Workplace Notes

Stagecoach drivers in Lancashire

 Stagecoach, the transport company, recently offered the insulting 3p an hour rise over three years to its bus and coach drivers. A strike followed with 150 drivers and their supporters gathering at Preston bus station on 25th June., with a similar number at Chorley bus station. They are prepared to strike for another 15 days this July.

Arriva bus drivers in London

Arriva operates a fifth of London buses in the greater London area. It is increasingly putting pressure on drivers to work on their rest days. This is not just a massive stress on them, but increases health and safety concerns over tired drivers lacking concentration and losing control of their wheels. At 15 bus stations, bus drivers voted overwhelmingly- 1,854 to 69 – to come out on strike. Watch this space for further news.

Plymouth Academy

Plymouth Academy teachers and support staff went out on strike on 2nd July. They were demanding an end to management bullying. Management backed down and agreed to an anti-bullying policy and other demands. The workers have been treated abysmally, whilst some managers are trousering between £70,000 to 90,000 a year. 40 people turned out on the picket. This is something that needs to repeated throughout all the academies, schools and further education establishments

Birmingham University

A one day strike on 28th June took place at Birmingham University supported by catering, cleaning and security workers. They were acting against the removal of payments for weekend and anti-social hours and the cutting of holiday entitlement by one week as well as the refusal of the university to become a Living Wage employer and the expectation that some stuff should start collecting work materials in their own time. Meanwhile the vice chancellor is pocketing £447,00 a year plus £80,000 bonus and other perks. This obscenity is insisting on a pay cut for his workers.

**Aim**
Copy the workplace notes between "Workplace Notes" and "for further news.", inclusive, replacing "drivers" with "operators".

**Information supplied**
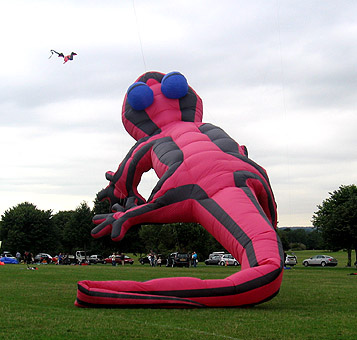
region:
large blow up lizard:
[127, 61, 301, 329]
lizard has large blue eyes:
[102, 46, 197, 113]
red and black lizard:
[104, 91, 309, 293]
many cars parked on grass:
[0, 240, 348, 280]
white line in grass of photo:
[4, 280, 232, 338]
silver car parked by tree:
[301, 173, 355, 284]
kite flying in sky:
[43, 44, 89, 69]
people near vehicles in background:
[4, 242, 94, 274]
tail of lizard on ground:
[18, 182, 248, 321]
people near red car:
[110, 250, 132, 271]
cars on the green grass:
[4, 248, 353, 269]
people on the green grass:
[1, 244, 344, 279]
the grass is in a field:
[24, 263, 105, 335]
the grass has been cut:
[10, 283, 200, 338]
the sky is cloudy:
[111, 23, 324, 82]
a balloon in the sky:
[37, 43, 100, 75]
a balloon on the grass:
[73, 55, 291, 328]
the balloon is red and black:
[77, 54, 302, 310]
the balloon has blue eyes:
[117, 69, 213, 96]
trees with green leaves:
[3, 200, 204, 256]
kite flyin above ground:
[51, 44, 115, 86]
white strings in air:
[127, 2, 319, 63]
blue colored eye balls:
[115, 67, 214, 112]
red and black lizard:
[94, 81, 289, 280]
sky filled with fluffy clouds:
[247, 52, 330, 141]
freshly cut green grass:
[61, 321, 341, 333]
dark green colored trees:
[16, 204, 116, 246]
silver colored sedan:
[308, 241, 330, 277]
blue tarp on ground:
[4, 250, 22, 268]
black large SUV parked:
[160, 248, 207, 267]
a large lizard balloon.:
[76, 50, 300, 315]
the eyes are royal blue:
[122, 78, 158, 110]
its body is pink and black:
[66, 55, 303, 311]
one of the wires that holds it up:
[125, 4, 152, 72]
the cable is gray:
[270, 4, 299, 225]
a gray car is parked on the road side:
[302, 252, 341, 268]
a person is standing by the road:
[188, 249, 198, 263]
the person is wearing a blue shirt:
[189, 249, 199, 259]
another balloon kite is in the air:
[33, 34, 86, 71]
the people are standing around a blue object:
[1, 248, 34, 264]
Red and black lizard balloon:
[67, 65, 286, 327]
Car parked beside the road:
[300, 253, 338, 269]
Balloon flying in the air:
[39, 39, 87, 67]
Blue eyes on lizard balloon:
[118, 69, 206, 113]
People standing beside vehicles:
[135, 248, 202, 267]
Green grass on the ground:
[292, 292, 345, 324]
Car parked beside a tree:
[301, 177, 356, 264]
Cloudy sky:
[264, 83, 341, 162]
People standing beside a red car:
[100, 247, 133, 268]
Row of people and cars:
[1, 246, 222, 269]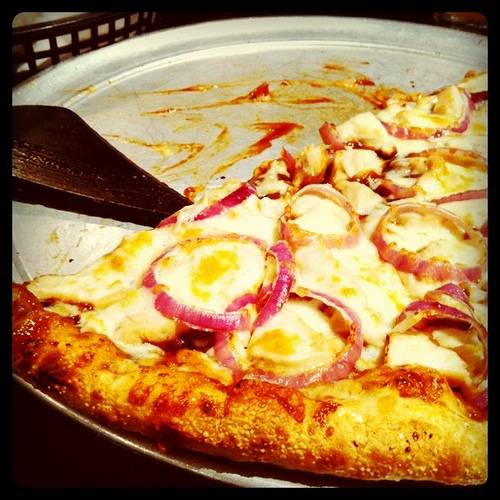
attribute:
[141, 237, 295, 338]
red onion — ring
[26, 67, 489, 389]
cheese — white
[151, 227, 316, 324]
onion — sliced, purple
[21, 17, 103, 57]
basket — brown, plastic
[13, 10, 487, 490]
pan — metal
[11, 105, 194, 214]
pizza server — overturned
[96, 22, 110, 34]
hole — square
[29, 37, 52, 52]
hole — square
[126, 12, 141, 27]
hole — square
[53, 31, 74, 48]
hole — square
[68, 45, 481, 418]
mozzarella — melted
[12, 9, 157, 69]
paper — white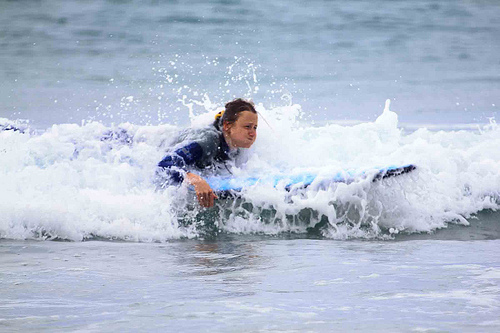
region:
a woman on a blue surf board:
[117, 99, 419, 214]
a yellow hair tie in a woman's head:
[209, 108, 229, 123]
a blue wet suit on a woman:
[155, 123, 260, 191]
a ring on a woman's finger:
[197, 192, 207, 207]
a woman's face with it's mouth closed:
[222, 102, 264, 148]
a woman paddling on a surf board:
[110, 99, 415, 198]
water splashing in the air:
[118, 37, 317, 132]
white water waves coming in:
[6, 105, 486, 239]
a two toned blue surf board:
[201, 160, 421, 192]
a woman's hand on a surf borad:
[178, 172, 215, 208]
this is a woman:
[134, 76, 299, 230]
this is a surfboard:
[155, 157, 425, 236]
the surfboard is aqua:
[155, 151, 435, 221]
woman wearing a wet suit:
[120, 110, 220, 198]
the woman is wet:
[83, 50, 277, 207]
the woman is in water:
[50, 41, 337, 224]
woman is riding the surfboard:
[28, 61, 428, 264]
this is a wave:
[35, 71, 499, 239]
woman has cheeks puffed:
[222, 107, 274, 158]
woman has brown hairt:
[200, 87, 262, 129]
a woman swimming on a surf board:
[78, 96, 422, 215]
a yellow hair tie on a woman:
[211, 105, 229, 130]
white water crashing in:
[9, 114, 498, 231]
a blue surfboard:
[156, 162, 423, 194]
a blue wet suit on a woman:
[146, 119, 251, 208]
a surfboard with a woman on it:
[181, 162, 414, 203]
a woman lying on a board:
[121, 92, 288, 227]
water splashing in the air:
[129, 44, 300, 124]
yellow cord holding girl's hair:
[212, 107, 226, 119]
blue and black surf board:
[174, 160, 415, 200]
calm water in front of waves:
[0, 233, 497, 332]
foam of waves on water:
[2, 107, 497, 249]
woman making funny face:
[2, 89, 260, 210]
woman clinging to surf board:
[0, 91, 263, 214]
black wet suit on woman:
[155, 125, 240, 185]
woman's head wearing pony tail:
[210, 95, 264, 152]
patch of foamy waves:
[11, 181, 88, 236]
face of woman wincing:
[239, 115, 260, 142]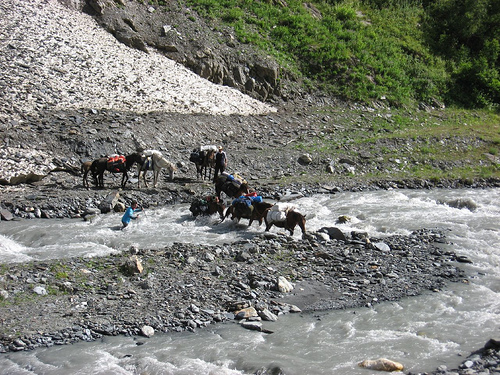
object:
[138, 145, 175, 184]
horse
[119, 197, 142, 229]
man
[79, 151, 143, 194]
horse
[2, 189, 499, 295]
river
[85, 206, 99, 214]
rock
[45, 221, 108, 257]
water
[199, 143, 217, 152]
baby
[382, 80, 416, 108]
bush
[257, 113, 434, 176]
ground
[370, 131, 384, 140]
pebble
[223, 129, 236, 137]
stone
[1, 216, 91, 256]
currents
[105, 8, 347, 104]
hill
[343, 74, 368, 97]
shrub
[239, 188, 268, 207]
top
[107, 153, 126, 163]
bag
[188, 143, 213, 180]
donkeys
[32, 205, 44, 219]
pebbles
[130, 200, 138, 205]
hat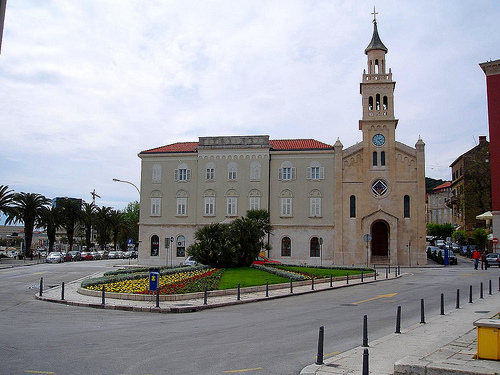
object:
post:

**Exercise result**
Workplace Notes

Stagecoach operators in Lancashire

 Stagecoach, the transport company, recently offered the insulting 3p an hour rise over three years to its bus and coach operators. A strike followed with 150 operators and their supporters gathering at Preston bus station on 25th June., with a similar number at Chorley bus station. They are prepared to strike for another 15 days this July.

Arriva bus operators in London

Arriva operates a fifth of London buses in the greater London area. It is increasingly putting pressure on operators to work on their rest days. This is not just a massive stress on them, but increases health and safety concerns over tired operators lacking concentration and losing control of their wheels. At 15 bus stations, bus operators voted overwhelmingly- 1,854 to 69 – to come out on strike. Watch this space for further news.